Rise in price of raw materials affects Spanish rail projects
The continuous rise in the price of raw materials is affecting several rail construction projects, says president of Adif María Luisa Domínguez. Among these are the Madrid – Extremadura high-speed line and the Mediterranean corridor between Almería and Murcia.
Adif has had to reach agreements with contractors to unblock the delay of some of the works. Of course, the prices, caused by a shortage, also have a direct impact on the contractors. However, the bottlenecks have been solved and the affected works continue at the planned pace, said Adif President María Luisa Domínguez to Europa Press.

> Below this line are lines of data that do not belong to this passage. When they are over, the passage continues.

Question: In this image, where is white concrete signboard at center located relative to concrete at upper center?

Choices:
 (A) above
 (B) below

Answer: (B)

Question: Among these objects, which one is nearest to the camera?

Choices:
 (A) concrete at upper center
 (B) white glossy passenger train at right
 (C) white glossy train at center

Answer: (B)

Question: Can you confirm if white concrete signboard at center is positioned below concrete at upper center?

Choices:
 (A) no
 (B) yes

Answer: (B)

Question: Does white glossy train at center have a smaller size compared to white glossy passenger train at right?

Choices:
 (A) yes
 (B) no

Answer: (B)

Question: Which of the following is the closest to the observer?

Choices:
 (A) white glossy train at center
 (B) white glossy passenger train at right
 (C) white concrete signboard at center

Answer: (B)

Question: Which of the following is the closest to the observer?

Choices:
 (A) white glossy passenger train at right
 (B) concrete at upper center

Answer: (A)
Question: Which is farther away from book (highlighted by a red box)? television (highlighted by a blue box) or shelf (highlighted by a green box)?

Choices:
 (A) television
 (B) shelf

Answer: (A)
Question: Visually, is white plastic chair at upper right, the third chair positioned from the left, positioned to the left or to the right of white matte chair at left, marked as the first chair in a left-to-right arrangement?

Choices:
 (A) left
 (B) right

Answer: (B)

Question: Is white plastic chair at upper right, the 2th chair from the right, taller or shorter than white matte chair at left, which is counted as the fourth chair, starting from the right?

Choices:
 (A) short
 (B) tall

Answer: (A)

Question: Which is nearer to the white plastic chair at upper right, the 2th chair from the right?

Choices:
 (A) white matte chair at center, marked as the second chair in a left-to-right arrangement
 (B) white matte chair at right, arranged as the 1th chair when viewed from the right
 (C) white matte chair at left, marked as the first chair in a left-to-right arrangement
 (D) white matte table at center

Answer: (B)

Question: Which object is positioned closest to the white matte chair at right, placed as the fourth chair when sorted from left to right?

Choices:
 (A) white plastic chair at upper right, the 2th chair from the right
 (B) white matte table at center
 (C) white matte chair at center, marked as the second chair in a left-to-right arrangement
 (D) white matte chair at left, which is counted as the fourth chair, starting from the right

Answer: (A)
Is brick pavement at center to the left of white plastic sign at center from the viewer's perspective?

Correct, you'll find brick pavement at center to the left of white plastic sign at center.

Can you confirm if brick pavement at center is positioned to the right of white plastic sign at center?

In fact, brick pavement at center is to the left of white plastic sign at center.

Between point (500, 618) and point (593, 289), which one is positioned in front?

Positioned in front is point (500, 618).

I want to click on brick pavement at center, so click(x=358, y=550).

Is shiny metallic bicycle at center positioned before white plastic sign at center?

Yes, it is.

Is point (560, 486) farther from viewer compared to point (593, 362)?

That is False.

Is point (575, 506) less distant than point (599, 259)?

The impact of the increase in the price of raw materials, together with the rise in energy prices, is affecting the whole of the country’s construction works. The Ministry of Transport is one of the most affected. Therefore, the Ministry has prepared a proposal to resolve this situation with financial means, for which measures now go to the Ministry of Finance.
First section Madrid – Extremadura high-speed line
The Madrid – Extremadura high-speed rail, a new line under construction, is one of the affected projects that the Adif president mentioned. Specifically, the section betweenTalayuela and Plasencia. The line will link the Spanish capital to Badajoz in the autonomous community of Extremadura. Altough over the years there have been multiple delays, testing of the first section between Plasencia and Badajoz have started, announced Adif last week. This in order to obtain authorisation for commissioning from the State Railway Safety Agency (AESF).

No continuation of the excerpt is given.